Measurement resolution enhanced coherence of lattice fermions

Weak measurement enables the extraction of targeted information from a quantum system while minimizing measurement backaction. However, in many-body quantum systems, backaction from weak measurements can have novel effects on the system evolution. We theoretically study continuously measured non-interacting fermions on a lattice, starting in a ground-state Fermi sea. Repeated measurement of on-site occupation number, with single-site resolution, stochastically drives the system from the completely delocalized Fermi sea toward a Fock state. However, this is not the case for measurements that do not, even in principle, have single-site spatial resolution.

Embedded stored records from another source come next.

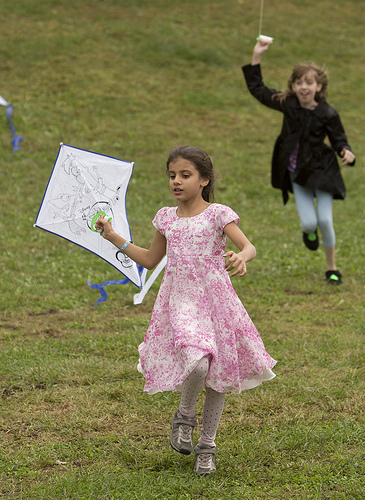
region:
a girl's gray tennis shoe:
[166, 409, 197, 453]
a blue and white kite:
[30, 138, 147, 302]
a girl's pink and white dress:
[132, 200, 278, 400]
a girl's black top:
[242, 57, 357, 205]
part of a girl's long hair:
[164, 146, 222, 202]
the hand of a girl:
[222, 246, 251, 278]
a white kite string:
[255, 0, 269, 35]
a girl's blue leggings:
[286, 183, 338, 250]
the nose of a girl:
[172, 171, 182, 185]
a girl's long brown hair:
[271, 64, 335, 111]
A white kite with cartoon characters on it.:
[29, 128, 157, 313]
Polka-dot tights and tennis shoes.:
[147, 344, 265, 461]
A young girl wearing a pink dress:
[101, 129, 292, 403]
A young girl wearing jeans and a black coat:
[233, 22, 362, 239]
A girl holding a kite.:
[38, 142, 299, 283]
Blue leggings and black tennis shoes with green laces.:
[259, 176, 362, 282]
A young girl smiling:
[272, 56, 335, 110]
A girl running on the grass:
[227, 28, 362, 300]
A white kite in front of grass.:
[12, 45, 156, 298]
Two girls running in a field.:
[8, 33, 357, 335]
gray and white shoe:
[171, 407, 191, 450]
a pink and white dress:
[135, 201, 272, 395]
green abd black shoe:
[324, 268, 337, 280]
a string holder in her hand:
[256, 31, 269, 47]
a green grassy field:
[21, 0, 197, 99]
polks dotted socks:
[177, 362, 204, 410]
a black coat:
[238, 63, 350, 188]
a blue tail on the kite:
[94, 272, 141, 309]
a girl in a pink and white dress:
[147, 145, 265, 477]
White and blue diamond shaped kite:
[27, 140, 143, 286]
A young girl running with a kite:
[29, 139, 278, 477]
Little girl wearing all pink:
[95, 145, 277, 476]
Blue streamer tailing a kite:
[94, 256, 143, 313]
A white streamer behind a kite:
[134, 262, 165, 301]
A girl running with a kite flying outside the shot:
[243, 0, 363, 286]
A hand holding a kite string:
[246, 0, 276, 59]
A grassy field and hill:
[1, 2, 363, 498]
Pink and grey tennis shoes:
[168, 410, 222, 477]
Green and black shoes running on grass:
[302, 228, 342, 286]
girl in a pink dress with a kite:
[32, 141, 279, 483]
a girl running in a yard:
[242, 24, 362, 294]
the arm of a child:
[237, 30, 287, 114]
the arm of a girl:
[215, 207, 256, 276]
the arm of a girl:
[93, 210, 163, 270]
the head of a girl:
[159, 145, 214, 207]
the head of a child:
[284, 56, 335, 109]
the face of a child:
[289, 72, 319, 100]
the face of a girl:
[164, 156, 197, 200]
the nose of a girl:
[169, 173, 186, 188]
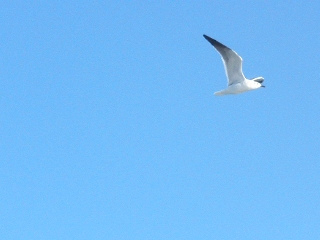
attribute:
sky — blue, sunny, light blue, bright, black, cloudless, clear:
[1, 2, 317, 236]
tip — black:
[202, 34, 233, 52]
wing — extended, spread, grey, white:
[202, 33, 247, 86]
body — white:
[213, 80, 261, 98]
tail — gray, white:
[213, 90, 225, 98]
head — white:
[255, 82, 270, 91]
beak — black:
[260, 84, 267, 88]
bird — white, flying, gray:
[202, 34, 267, 98]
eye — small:
[256, 83, 261, 85]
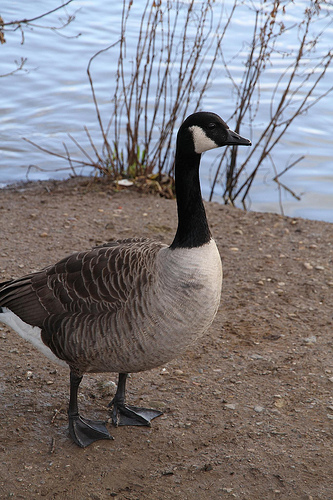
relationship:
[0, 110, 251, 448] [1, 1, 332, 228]
bird near water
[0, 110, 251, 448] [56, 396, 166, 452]
bird has feet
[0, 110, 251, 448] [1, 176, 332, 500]
bird above ground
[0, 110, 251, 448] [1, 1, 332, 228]
bird by water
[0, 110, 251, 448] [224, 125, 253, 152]
bird has beak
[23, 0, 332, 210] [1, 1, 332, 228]
vegetation by water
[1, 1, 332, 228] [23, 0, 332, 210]
water near vegetation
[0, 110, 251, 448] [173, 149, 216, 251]
bird has neck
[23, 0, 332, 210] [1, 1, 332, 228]
vegetation near water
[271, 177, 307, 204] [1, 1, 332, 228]
reflection on water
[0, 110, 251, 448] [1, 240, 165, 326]
bird has back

We numerically investigate systems of varying sizes and show that decreasing the spatial resolution strongly affects both the rate of stochastic evolution for each quantum trajectory and the allowed final states. The full Hilbert space can be partitioned into backaction-free subspaces, the elements of which are indistinguishable to these measurements. Repeated measurements will drive any initial state into a single backaction-free subspace, leading to a steady state that is a fixed point of the measurement process. The existence of non-trivial backaction-free subspaces, i.e. high dimensional backaction-free subspaces, indicates that measurements with varying spatial resolution can be a tool for stabilizing non-trivial entanglement and coherence in many-particle systems.